[Stored items from a collection]
# # # # #

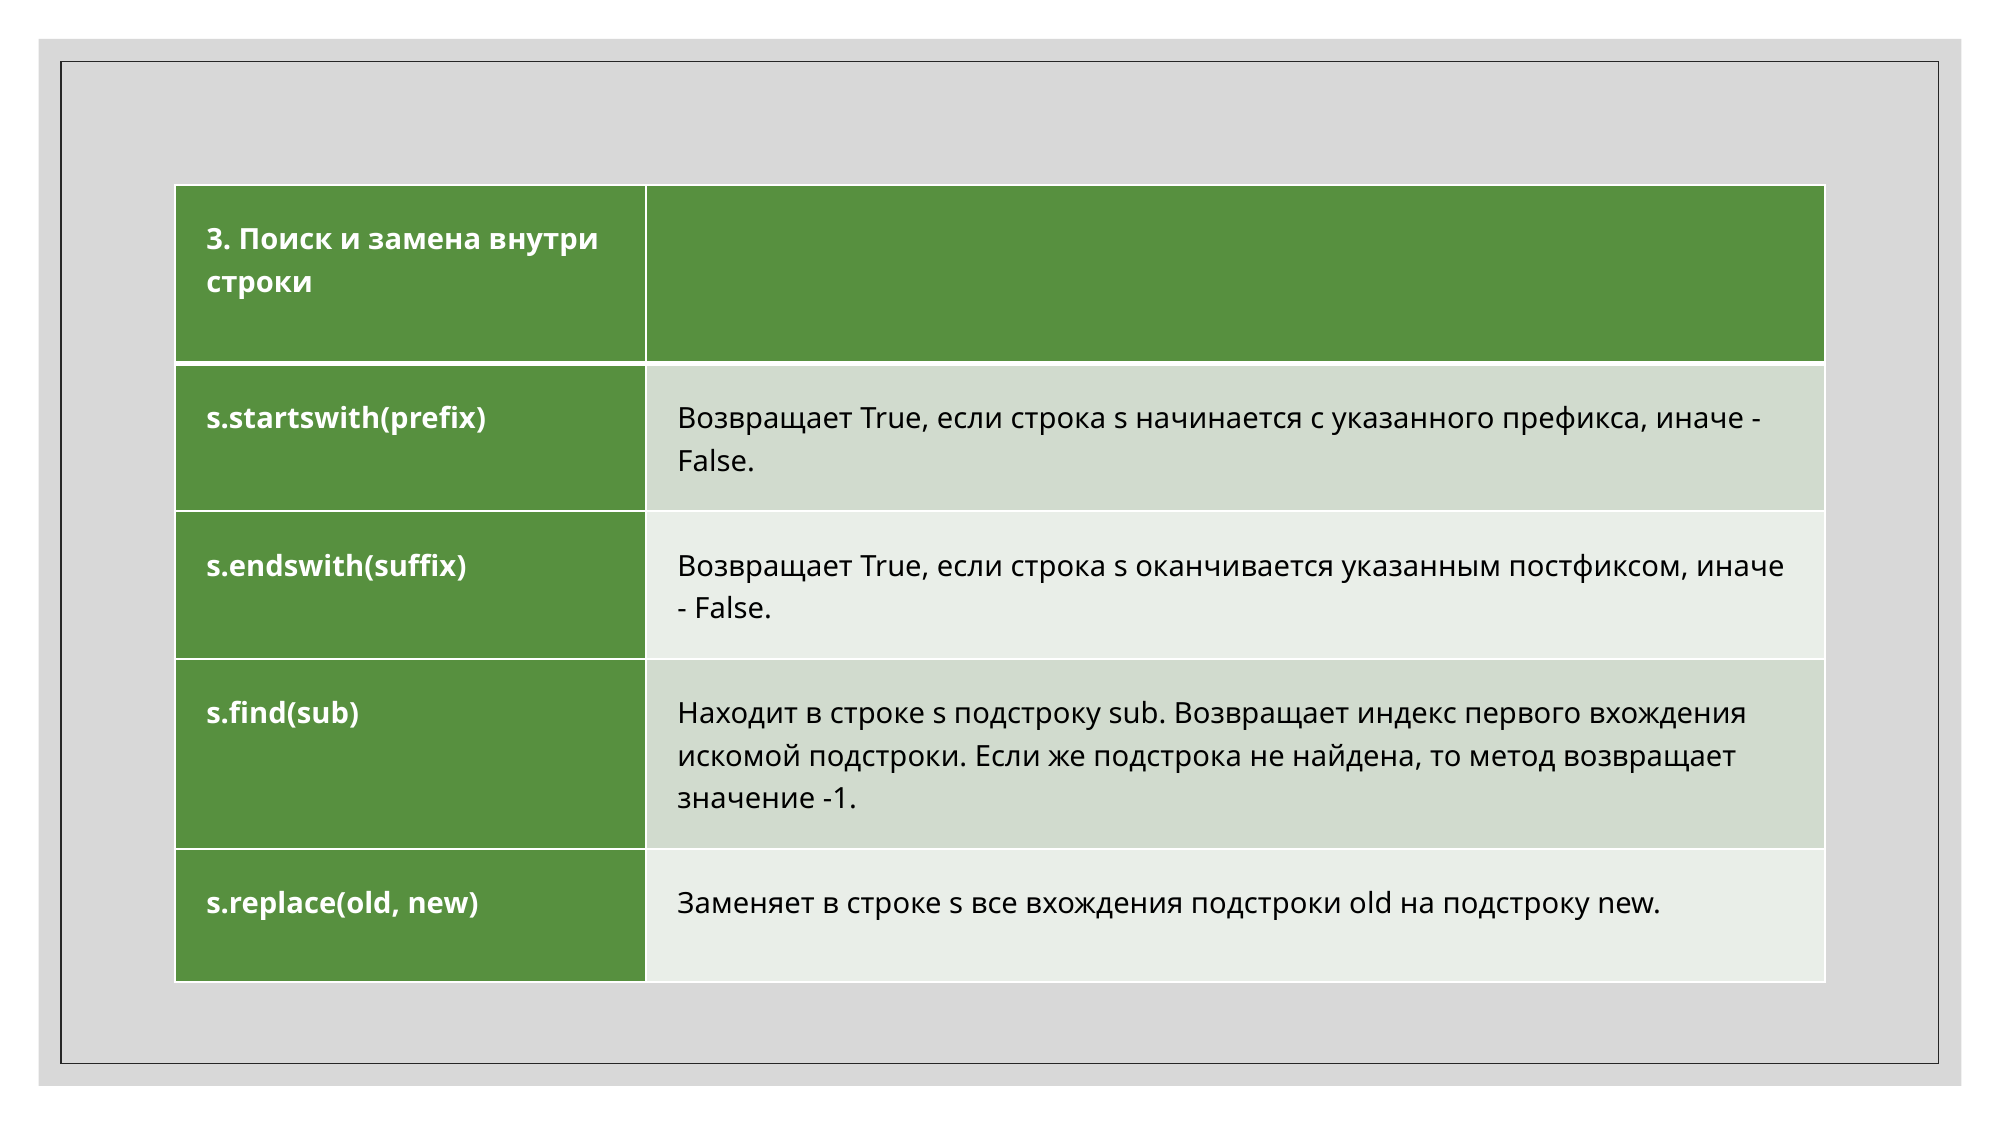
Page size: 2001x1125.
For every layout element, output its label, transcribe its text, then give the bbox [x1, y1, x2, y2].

table_cell s.find(sub) [176, 660, 645, 848]
table_cell Находит в строке s подстроку sub. Возвращает индекс первого вхождения искомой подстроки. Если же подстрока не найдена, то метод возвращает значение -1. [647, 660, 1824, 848]
table_cell s.startswith(prefix) [176, 366, 645, 510]
table_cell Возвращает True, если строка s начинается с указанного префикса, иначе - False. [647, 366, 1824, 510]
table_cell Заменяет в строке s все вхождения подстроки old на подстроку new. [647, 850, 1824, 981]
table_cell s.replace(old, new) [176, 850, 645, 981]
table_cell Возвращает True, если строка s оканчивается указанным постфиксом, иначе - False. [647, 512, 1824, 658]
table_header [647, 186, 1824, 361]
table_cell s.endswith(suffix) [176, 512, 645, 658]
table_header 3. Поиск и замена внутри строки [176, 186, 645, 361]
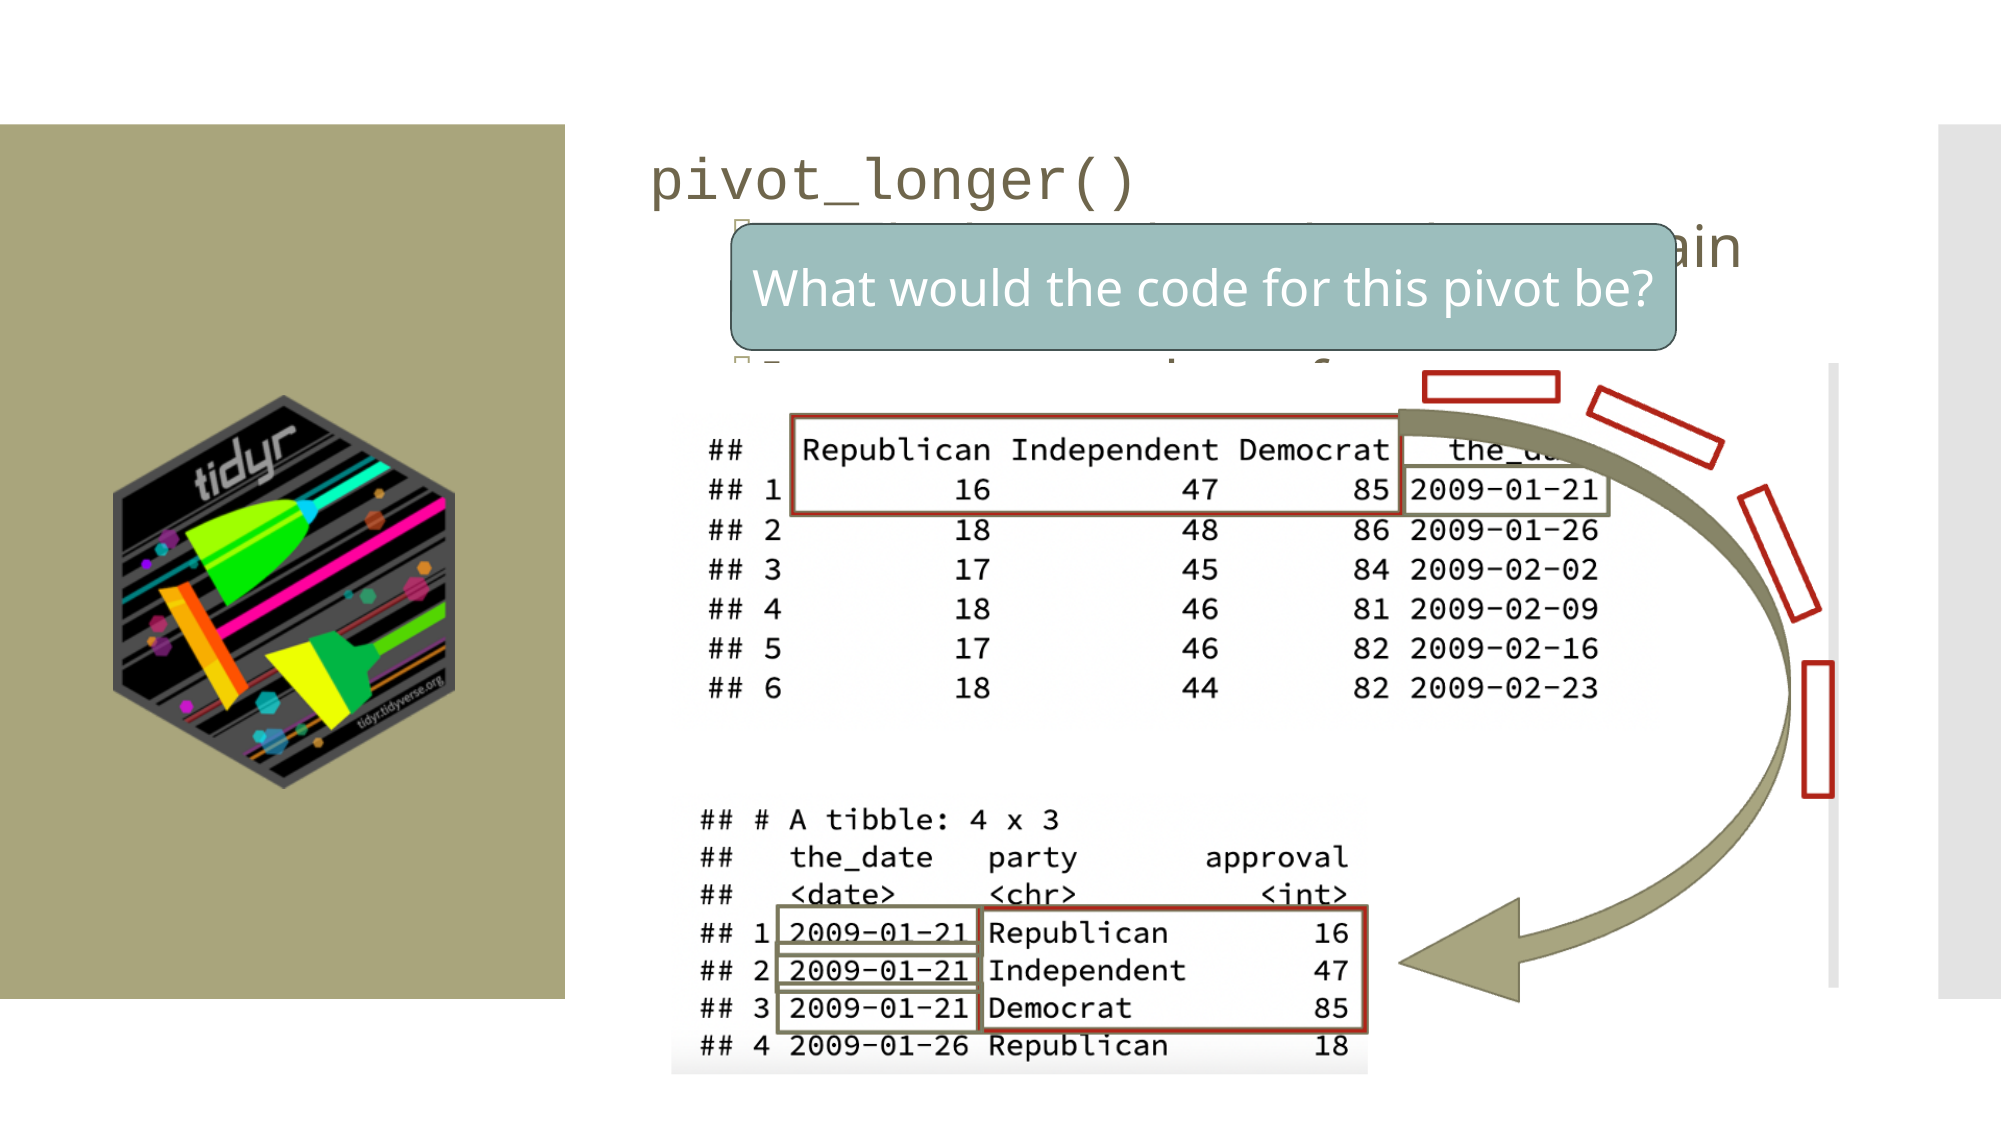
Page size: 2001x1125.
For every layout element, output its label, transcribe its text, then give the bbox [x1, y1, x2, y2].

list pivot_longer() Used when column headers contain data Increases number of rows [634, 141, 1835, 1087]
picture [112, 394, 455, 790]
text_box What would the code for this pivot be? [730, 222, 1677, 351]
picture [661, 362, 1839, 1092]
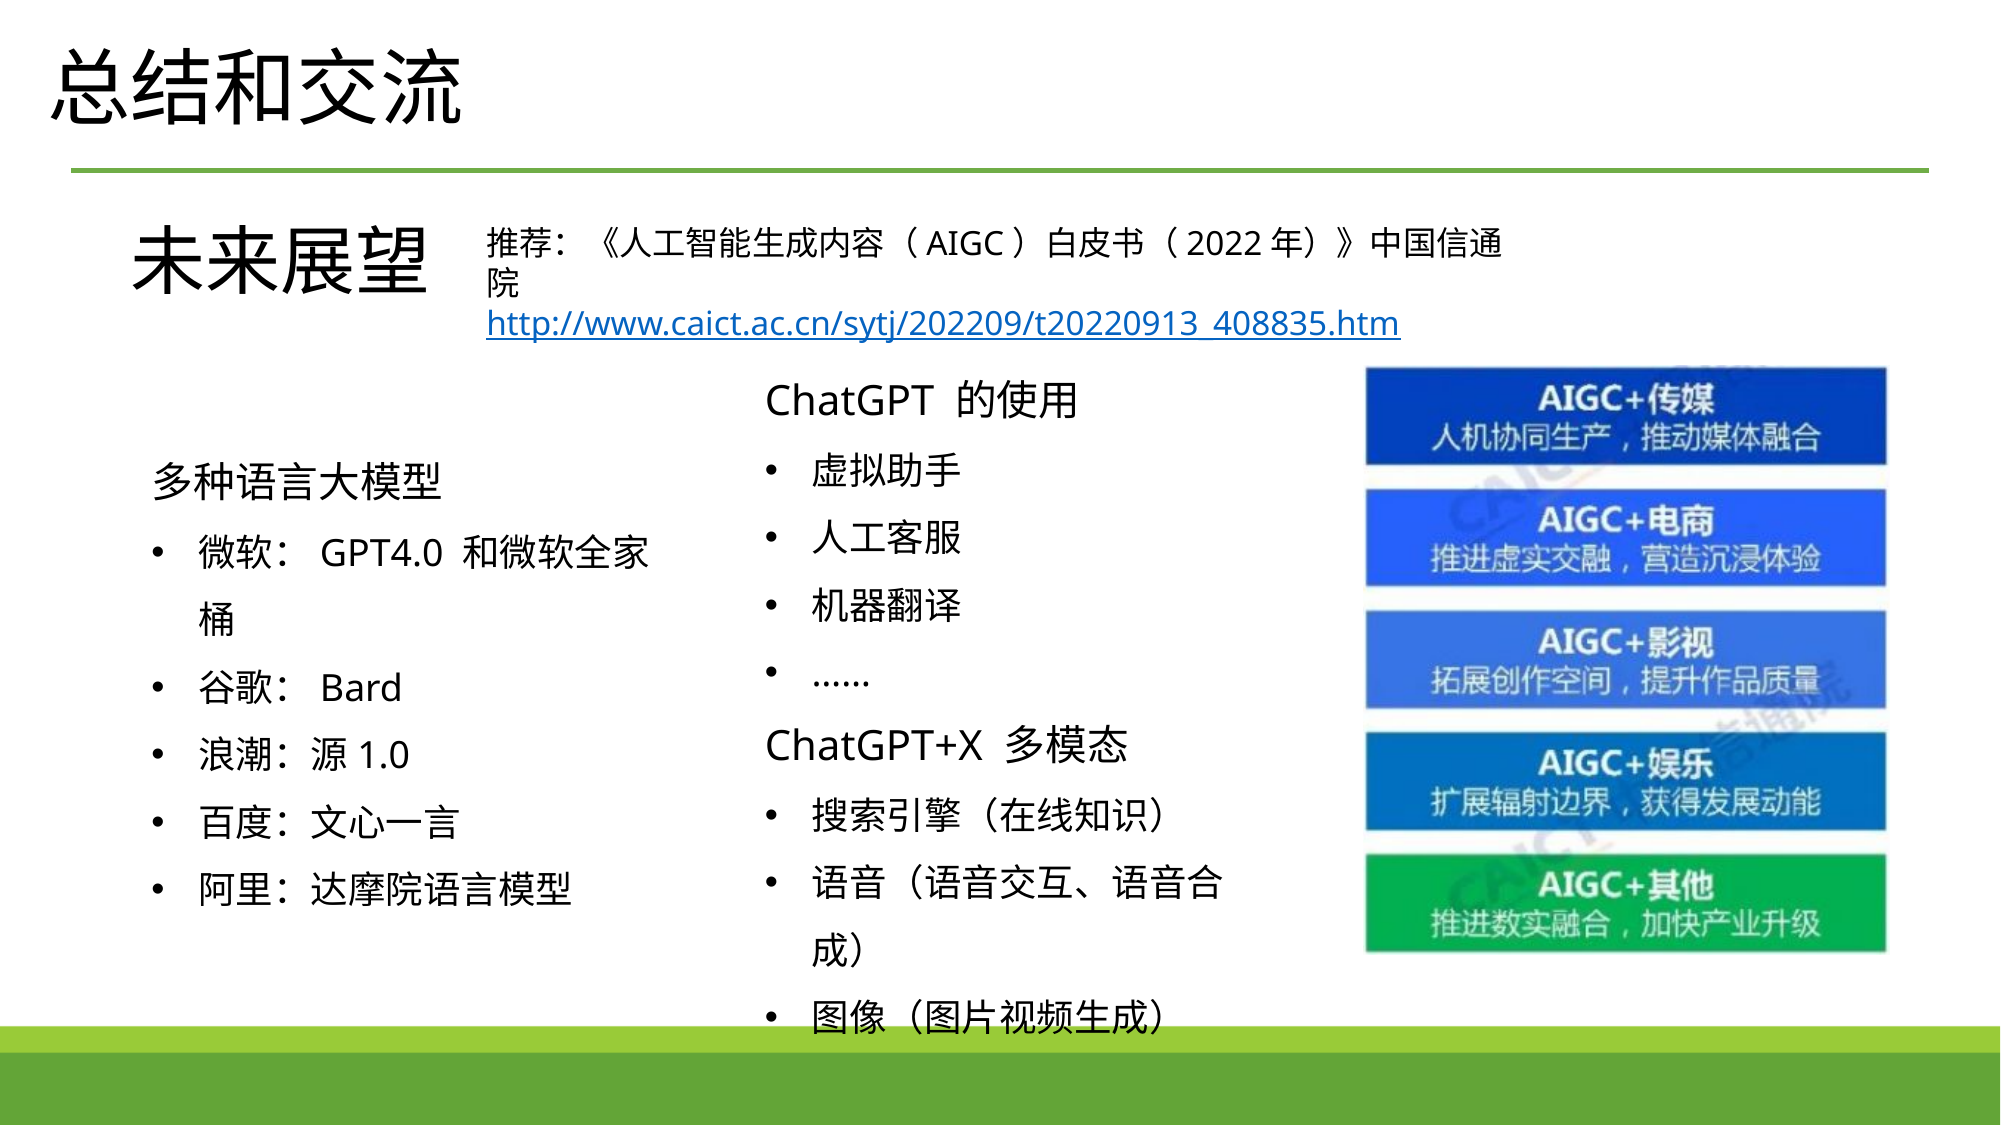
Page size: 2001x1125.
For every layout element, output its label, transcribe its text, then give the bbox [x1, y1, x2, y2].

text_box 多种语言大模型 微软：GPT4.0 和微软全家桶 谷歌：Bard 浪潮：源1.0 百度：文心一言 阿里：达摩院语言模型 [136, 423, 694, 919]
text_box 推荐：《人工智能生成内容（AIGC）白皮书（2022年）》中国信通院 http://www.caict.ac.cn/sytj/202209/t20220913_408835.htm [471, 214, 1529, 355]
title 总结和交流 [32, 35, 908, 148]
text_box ChatGPT 的使用 虚拟助手 人工客服 机器翻译 …… ChatGPT+X 多模态 搜索引擎（在线知识） 语音（语音交互、语音合成） 图像（图片视频生成） [750, 355, 1307, 1047]
text_box 未来展望 [116, 206, 446, 312]
picture [0, 0, 2001, 1125]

# # # # #

- **Exercise**:
Every record above should be written out again exactly; the pictures stay out of the copy.

- **Response below**:
Page size: 2001x1125.
For every layout element, output its label, transcribe its text, then give the bbox [x1, y1, x2, y2].

table_cell s.find(sub) [176, 660, 645, 848]
table_cell Находит в строке s подстроку sub. Возвращает индекс первого вхождения искомой подстроки. Если же подстрока не найдена, то метод возвращает значение -1. [647, 660, 1824, 848]
table_cell s.startswith(prefix) [176, 366, 645, 510]
table_cell Возвращает True, если строка s начинается с указанного префикса, иначе - False. [647, 366, 1824, 510]
table_cell Заменяет в строке s все вхождения подстроки old на подстроку new. [647, 850, 1824, 981]
table_cell s.replace(old, new) [176, 850, 645, 981]
table_cell Возвращает True, если строка s оканчивается указанным постфиксом, иначе - False. [647, 512, 1824, 658]
table_header [647, 186, 1824, 361]
table_cell s.endswith(suffix) [176, 512, 645, 658]
table_header 3. Поиск и замена внутри строки [176, 186, 645, 361]
Page size: 2001x1125.
For every layout element, output its label, transcribe its text, then give the bbox [x1, y1, x2, y2].

list pivot_longer() Used when column headers contain data Increases number of rows [634, 141, 1835, 1087]
picture [112, 394, 455, 790]
text_box What would the code for this pivot be? [730, 222, 1677, 351]
picture [661, 362, 1839, 1092]
Page size: 2001x1125.
For every layout element, output its label, transcribe its text, then give the bbox [x1, y1, x2, y2].

text_box 多种语言大模型 微软：GPT4.0 和微软全家桶 谷歌：Bard 浪潮：源1.0 百度：文心一言 阿里：达摩院语言模型 [136, 423, 694, 919]
text_box 推荐：《人工智能生成内容（AIGC）白皮书（2022年）》中国信通院 http://www.caict.ac.cn/sytj/202209/t20220913_408835.htm [471, 214, 1529, 355]
title 总结和交流 [32, 35, 908, 148]
text_box ChatGPT 的使用 虚拟助手 人工客服 机器翻译 …… ChatGPT+X 多模态 搜索引擎（在线知识） 语音（语音交互、语音合成） 图像（图片视频生成） [750, 355, 1307, 1047]
text_box 未来展望 [116, 206, 446, 312]
picture [0, 0, 2001, 1125]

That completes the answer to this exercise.